Зойка ошалело глядела на меня, а треск мотоциклов все приближался.
-Скажешь нашим… скажешь, что я погибла. Вот и все.
-Ты… хочешь… — и она кивнула на кобуру с пистолетом у меня на ремне.
-Не знаю.
-Но ведь ты же в плен не пойдешь! Ты же не сдашься им!.. Или…
-Что «или»? Не беси меня!
-Да ты же сама немка! И отец твой…
Я сорвала планшетку с картами и нашими заметками с ремня и швырнула ей.
-Забирай и уходи!
-Ты сдашься им и все расскажешь, да? Ну, скажи мне ты, советская летчица!
-Что я могу рассказать? Дура ты!
Я достала пистолет.
— Мне при тебе это сделать?
Зойка ахнула и отскочила.
-Тогда вали отсюда! Вали, пока мы вместе не попались!
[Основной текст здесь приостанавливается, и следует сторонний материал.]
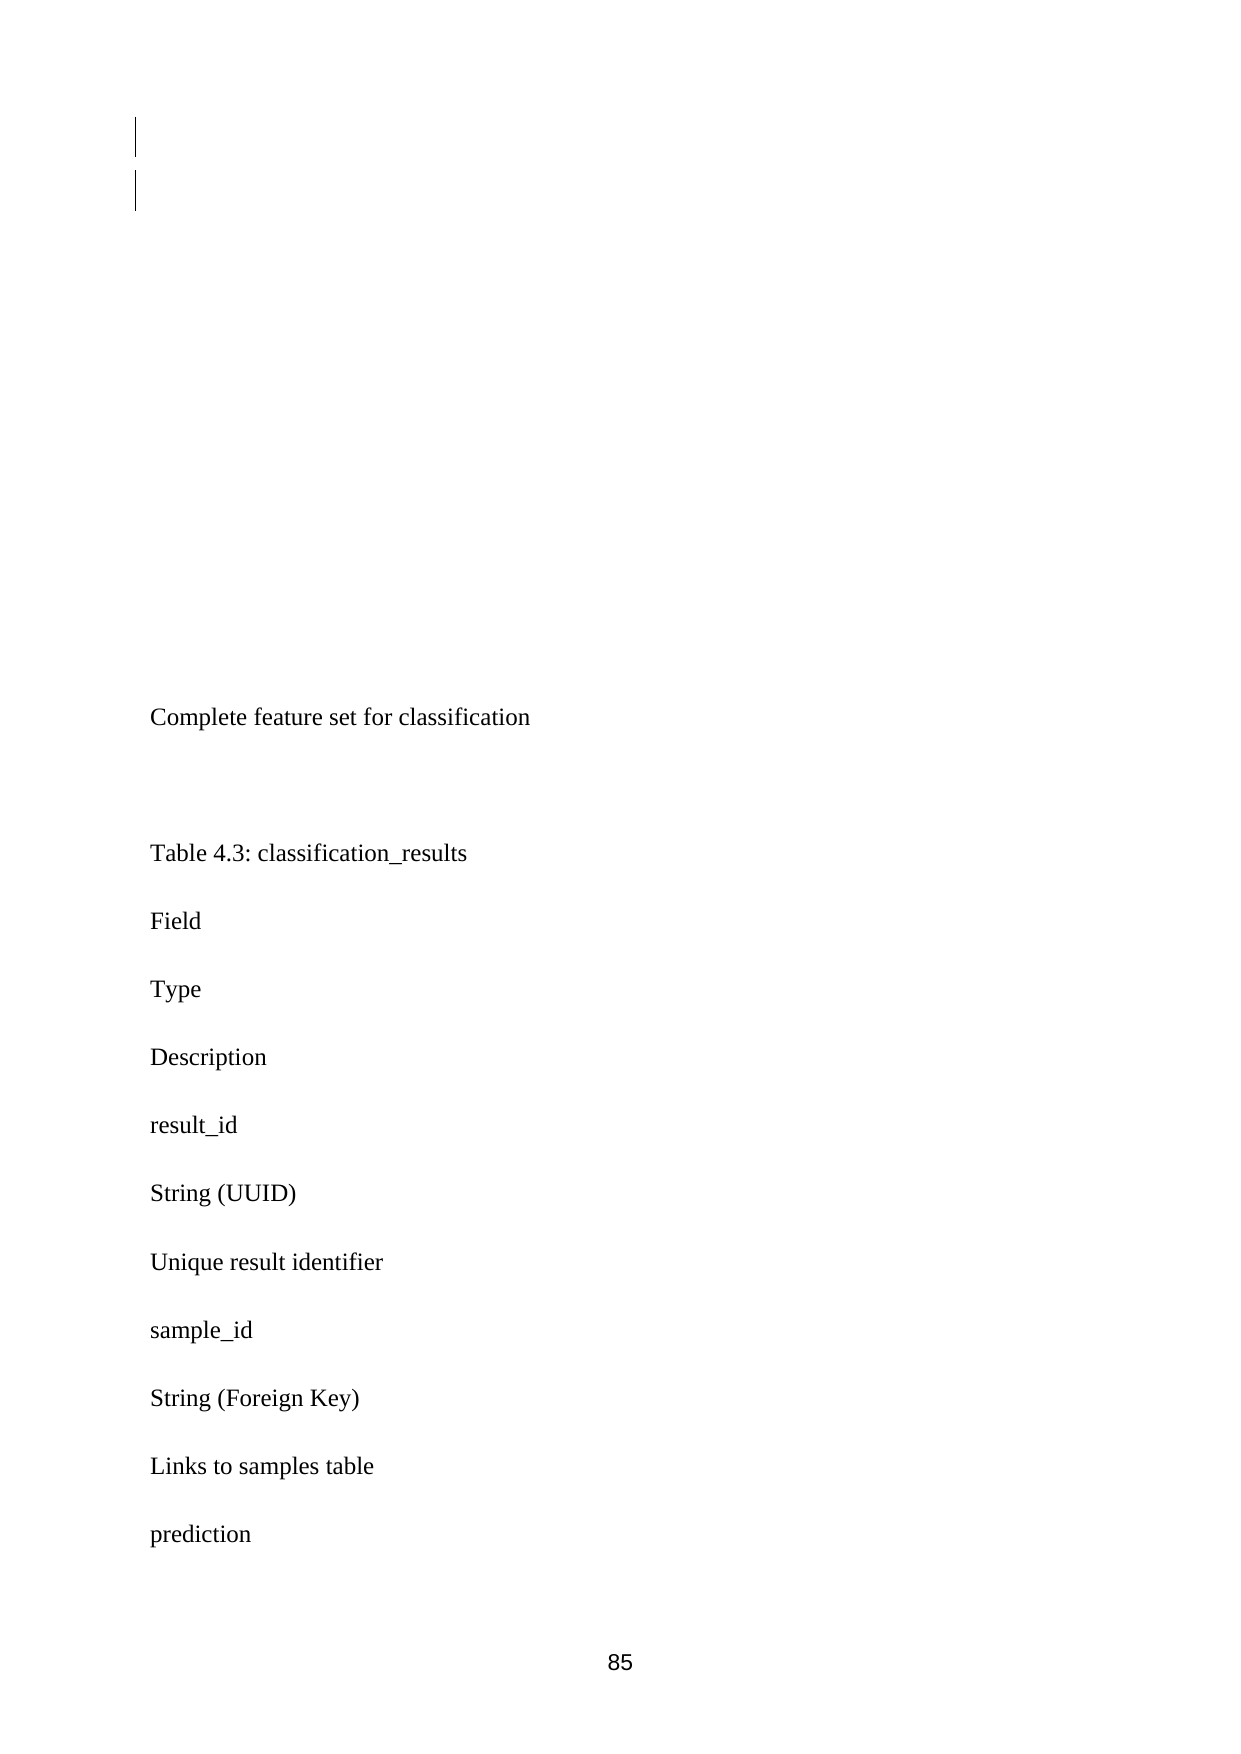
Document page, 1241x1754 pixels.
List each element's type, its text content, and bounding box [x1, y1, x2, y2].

text Unique result identifier [150, 1247, 1090, 1275]
text Links to samples table [150, 1451, 1090, 1480]
text Field [150, 906, 1090, 935]
text String (Foreign Key) [150, 1383, 1090, 1412]
text sample_id [150, 1315, 1090, 1343]
text Complete feature set for classification [150, 702, 1090, 730]
text Description [150, 1042, 1090, 1071]
text prediction [150, 1519, 1090, 1548]
text Type [150, 974, 1090, 1003]
text result_id [150, 1110, 1090, 1139]
text Table 4.3: classification_results [150, 838, 1090, 867]
text String (UUID) [150, 1178, 1090, 1207]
И я направила на нее пистолет. Она сделала несколько шагов, пятясь в ужасе, потом повернулась и, не оглядываясь, побежала, скрылась в тени деревьев.
Я зажмурилась и прислушалась. Мотоциклы затихли, а вот лай собак, больших немецких овчарок приближался. Немцы прочесывали лес. Вздохнув, я открыла глаза и тут же увидела их. Несколько человек с собаками на поводках. Собаки рвались, завидев жертву, так, что солдаты едва их сдерживали. Следом показались два, по-видимому, офицера — в отличие от солдат, они были в плащах и фуражках. Я сидела, не шевелясь, и меня даже позабавил их окрик — стоять!
Наконец, они подошли вплотную. Так близко, что две собачьи морды оказались в нескольких сантиметрах от моего лица. Их хриплый лай оглушал меня, я чувствовала их теплое дыхание.